Look through the entries below for the string "teşekkür", and copy each line where it is found.

*** DATASET EXTRACT Section Begins ***

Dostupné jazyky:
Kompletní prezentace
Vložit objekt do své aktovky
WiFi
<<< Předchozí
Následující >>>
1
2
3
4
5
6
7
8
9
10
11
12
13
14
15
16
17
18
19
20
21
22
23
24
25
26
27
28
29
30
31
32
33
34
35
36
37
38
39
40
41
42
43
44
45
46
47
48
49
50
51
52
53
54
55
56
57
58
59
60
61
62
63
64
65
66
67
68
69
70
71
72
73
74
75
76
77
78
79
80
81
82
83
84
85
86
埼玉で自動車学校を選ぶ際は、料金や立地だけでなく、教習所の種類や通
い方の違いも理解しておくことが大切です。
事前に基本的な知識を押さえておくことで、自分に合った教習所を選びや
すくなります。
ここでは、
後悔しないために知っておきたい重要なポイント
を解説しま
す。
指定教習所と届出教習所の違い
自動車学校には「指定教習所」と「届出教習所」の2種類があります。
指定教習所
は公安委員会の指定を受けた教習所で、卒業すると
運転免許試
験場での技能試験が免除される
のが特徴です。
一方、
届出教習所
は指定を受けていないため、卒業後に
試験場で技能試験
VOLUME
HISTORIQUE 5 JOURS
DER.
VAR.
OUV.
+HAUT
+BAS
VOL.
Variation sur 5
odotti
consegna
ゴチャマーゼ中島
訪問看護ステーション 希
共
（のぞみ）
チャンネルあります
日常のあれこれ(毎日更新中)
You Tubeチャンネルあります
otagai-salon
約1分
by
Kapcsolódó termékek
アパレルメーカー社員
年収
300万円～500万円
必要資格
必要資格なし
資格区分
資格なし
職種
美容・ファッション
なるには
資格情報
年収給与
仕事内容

*** DATASET EXTRACT Section Ends ***
*** DATASET EXTRACT Section Begins ***

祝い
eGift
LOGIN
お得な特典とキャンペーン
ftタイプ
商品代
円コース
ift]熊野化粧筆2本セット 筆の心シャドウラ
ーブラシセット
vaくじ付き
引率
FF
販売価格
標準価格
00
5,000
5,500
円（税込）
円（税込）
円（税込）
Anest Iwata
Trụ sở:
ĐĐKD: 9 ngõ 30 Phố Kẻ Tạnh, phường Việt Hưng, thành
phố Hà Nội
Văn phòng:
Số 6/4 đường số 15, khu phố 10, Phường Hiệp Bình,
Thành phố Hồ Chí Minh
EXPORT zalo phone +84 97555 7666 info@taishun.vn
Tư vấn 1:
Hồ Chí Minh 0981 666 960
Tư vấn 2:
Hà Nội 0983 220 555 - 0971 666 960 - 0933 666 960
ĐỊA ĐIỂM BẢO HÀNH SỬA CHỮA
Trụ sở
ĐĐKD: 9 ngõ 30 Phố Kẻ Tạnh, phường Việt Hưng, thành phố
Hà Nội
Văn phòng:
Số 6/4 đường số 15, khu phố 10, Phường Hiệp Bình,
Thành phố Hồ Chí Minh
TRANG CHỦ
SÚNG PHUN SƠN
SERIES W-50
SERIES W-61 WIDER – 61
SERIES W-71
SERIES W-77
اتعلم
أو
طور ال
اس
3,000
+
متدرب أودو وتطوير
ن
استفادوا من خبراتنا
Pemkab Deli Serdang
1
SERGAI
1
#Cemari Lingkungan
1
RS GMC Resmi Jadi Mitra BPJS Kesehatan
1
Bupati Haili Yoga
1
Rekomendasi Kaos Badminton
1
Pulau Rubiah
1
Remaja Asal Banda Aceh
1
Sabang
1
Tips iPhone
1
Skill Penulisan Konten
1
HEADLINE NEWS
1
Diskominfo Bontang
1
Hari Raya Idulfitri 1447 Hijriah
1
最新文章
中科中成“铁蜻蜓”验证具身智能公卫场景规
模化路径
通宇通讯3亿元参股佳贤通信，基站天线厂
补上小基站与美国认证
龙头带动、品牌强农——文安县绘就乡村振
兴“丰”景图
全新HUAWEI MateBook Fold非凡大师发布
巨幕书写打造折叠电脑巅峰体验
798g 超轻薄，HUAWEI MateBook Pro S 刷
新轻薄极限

*** DATASET EXTRACT Section Ends ***
*** DATASET EXTRACT Section Begins ***

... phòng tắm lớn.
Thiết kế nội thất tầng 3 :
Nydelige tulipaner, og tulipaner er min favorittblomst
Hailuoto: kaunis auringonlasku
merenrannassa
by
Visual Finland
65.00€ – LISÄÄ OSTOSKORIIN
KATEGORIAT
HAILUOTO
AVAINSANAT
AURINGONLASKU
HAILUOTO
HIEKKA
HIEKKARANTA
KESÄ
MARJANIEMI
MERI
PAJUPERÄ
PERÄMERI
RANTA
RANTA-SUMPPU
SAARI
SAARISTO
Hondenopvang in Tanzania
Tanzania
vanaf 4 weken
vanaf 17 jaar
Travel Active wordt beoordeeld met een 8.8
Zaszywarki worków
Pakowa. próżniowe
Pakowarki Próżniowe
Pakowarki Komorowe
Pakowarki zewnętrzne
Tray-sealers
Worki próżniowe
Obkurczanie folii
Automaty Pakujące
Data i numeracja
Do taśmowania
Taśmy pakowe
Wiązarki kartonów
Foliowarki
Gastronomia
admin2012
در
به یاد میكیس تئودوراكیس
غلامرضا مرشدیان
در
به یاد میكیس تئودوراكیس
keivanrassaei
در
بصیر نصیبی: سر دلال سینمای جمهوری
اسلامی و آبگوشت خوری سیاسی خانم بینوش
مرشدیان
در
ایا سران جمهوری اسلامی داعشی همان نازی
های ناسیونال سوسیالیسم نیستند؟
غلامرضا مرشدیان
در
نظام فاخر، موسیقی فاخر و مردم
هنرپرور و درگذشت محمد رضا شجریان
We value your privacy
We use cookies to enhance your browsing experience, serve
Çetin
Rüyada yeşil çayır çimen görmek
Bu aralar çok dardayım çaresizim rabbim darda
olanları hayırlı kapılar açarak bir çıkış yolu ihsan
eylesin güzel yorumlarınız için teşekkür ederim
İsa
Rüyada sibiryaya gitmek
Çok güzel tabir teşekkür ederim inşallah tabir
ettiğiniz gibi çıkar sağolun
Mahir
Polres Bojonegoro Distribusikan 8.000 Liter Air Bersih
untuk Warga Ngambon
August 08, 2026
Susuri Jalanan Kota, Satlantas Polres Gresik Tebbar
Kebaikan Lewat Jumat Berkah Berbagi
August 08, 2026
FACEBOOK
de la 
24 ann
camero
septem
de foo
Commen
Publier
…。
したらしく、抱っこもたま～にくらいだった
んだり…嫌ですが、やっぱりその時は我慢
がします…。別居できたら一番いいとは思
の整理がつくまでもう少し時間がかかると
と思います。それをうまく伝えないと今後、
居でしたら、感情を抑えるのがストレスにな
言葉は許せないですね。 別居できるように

*** DATASET EXTRACT Section Ends ***

## REPLY TO THE TASK
eylesin güzel yorumlarınız için teşekkür ederim
Çok güzel tabir teşekkür ederim inşallah tabir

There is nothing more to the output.